▶ _Text block_:
*** Begin section ***

Environment (Object Lessons)
“Environment reminds us that our patterns of production and consumption are often desperately destructive. And for what?: to have a shirt that doesn’t wrinkle, a pan in which eggs don’t stick, or pajamas that don’t catch on fire. It is also a reminder that we can change our false narratives, our harmful behaviors, and treat ourselves and the Earth with greater reverence.”
Environment is a welcomed addition to the Object Lessons Series by Bloomsbury. Object Lessons focuses on the lives of everyday objects. Rolf Halden does this for ubiquitous objects, often chemicals, that silently invade and build up in our bodies, as well as pollute our surroundings. His book is at once scientific sleuthing, environmental activism, and personal narrative.
Halden begins by situating us in the Anthropocene when humans alter the environment, geology, and climate with greater impact than natural forces. We are in the driver’s seat, and it is not a pretty sight. He notes that this traces to the Industrial Revolution beginning in the early 1800s. The human “revolt against nature,” however, really takes off in the 1870s with the inexorable climb of coal-fired technology, mass production, and population growth.
All this occurs at the very end of the longue durée of life on Earth—humans form a mere millimeter of the last sheet on a toilet paper roll if it were the Earth’s clock. Halden, further, frames this lapse of good environmental sensibility in our construction of a false binary that separates humans from their environment. This is often referred to as dominion over nature. Nature is cast as infinite in its abundance and always at the service of humans.
Halden frames these imaginary boundaries in a way reminiscent of anthropologist Gregory Bateson who wrote of an “ecology of mind.” For Bateson, the world is wholly relational. You cannot know a thing without knowing how it relates to other things, and what they are exchanging is information. Of course, western thought is full of false binaries: mind/body, culture/nature, society/ecology, biology/emotion. For Bateson, the mind is something quite different from what we have been told. It is an error to think of it as housed in the brain. Rather, it is everything from the river otters to the trees, for they are ideas that are constantly adjusting to one another, as well as to infinite other messages.

*** End section ***

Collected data
*** Begin section ***

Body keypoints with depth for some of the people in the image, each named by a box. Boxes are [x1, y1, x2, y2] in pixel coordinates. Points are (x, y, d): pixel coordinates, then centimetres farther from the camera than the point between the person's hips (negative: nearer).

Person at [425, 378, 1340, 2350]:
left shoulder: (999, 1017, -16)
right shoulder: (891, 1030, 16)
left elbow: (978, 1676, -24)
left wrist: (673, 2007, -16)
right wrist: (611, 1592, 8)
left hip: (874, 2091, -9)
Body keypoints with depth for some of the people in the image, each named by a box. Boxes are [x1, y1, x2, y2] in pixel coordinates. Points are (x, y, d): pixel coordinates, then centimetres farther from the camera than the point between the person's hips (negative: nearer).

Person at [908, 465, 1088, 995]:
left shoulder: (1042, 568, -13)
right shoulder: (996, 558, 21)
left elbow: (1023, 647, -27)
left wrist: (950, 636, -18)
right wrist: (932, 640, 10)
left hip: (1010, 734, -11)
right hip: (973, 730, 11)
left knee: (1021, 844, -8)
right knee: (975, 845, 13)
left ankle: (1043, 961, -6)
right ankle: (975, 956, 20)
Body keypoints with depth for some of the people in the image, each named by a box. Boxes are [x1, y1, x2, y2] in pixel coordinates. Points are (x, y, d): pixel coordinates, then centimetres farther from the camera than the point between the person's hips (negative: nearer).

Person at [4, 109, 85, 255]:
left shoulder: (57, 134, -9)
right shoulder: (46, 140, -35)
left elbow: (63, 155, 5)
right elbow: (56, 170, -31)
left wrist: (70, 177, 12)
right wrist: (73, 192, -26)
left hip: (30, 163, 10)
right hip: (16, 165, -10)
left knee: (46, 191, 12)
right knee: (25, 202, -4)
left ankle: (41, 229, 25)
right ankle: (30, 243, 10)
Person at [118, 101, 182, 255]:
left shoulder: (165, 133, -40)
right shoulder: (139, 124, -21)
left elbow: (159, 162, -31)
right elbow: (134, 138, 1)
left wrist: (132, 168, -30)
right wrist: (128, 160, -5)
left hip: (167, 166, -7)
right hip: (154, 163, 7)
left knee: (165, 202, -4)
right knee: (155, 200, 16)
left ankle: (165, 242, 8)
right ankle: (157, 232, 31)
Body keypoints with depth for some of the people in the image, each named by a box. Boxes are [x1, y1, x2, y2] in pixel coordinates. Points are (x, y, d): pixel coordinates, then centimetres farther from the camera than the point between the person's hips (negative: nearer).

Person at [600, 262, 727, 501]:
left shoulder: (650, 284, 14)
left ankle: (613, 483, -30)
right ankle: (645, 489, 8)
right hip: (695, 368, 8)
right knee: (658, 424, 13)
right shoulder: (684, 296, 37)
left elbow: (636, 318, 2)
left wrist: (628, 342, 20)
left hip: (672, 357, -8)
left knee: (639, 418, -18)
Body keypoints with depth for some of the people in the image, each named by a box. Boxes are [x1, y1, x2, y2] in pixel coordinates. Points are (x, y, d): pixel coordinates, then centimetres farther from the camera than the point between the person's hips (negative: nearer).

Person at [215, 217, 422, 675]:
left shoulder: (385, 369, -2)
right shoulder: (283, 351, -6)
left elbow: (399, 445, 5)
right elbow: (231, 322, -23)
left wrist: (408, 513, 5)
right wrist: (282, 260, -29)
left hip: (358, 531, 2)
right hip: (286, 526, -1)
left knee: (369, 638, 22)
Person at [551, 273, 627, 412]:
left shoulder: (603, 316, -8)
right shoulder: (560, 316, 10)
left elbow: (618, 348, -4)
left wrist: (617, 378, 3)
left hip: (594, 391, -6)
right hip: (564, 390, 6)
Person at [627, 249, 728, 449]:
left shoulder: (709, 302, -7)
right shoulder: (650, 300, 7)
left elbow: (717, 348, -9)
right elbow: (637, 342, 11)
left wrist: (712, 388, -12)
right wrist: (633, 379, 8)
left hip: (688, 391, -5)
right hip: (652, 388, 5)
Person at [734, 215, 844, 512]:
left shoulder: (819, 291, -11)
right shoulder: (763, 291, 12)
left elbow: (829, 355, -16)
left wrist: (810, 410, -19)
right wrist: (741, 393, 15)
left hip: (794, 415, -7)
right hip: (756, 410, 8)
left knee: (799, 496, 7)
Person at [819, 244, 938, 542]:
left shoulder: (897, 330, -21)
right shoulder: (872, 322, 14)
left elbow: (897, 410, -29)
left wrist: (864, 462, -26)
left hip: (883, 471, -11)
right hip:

*** End section ***

▶ _Required actions_:
1. Answer these questions from the review:
(a) Which publisher's series does the book join?
(b) In which decade does the human "revolt against nature" really take off?
(c) Which anthropologist wrote of an "ecology of mind"?
2. Set down, word for word, the part of the review that begins at the words "Environment is a" and ends after the words "and personal narrative.".
The listing has no connection to the review.

▶ _Expected results_:
1.
(a) Bloomsbury
(b) The 1870s
(c) Gregory Bateson

2.
Environment is a welcomed addition to the Object Lessons Series by Bloomsbury. Object Lessons focuses on the lives of everyday objects. Rolf Halden does this for ubiquitous objects, often chemicals, that silently invade and build up in our bodies, as well as pollute our surroundings. His book is at once scientific sleuthing, environmental activism, and personal narrative.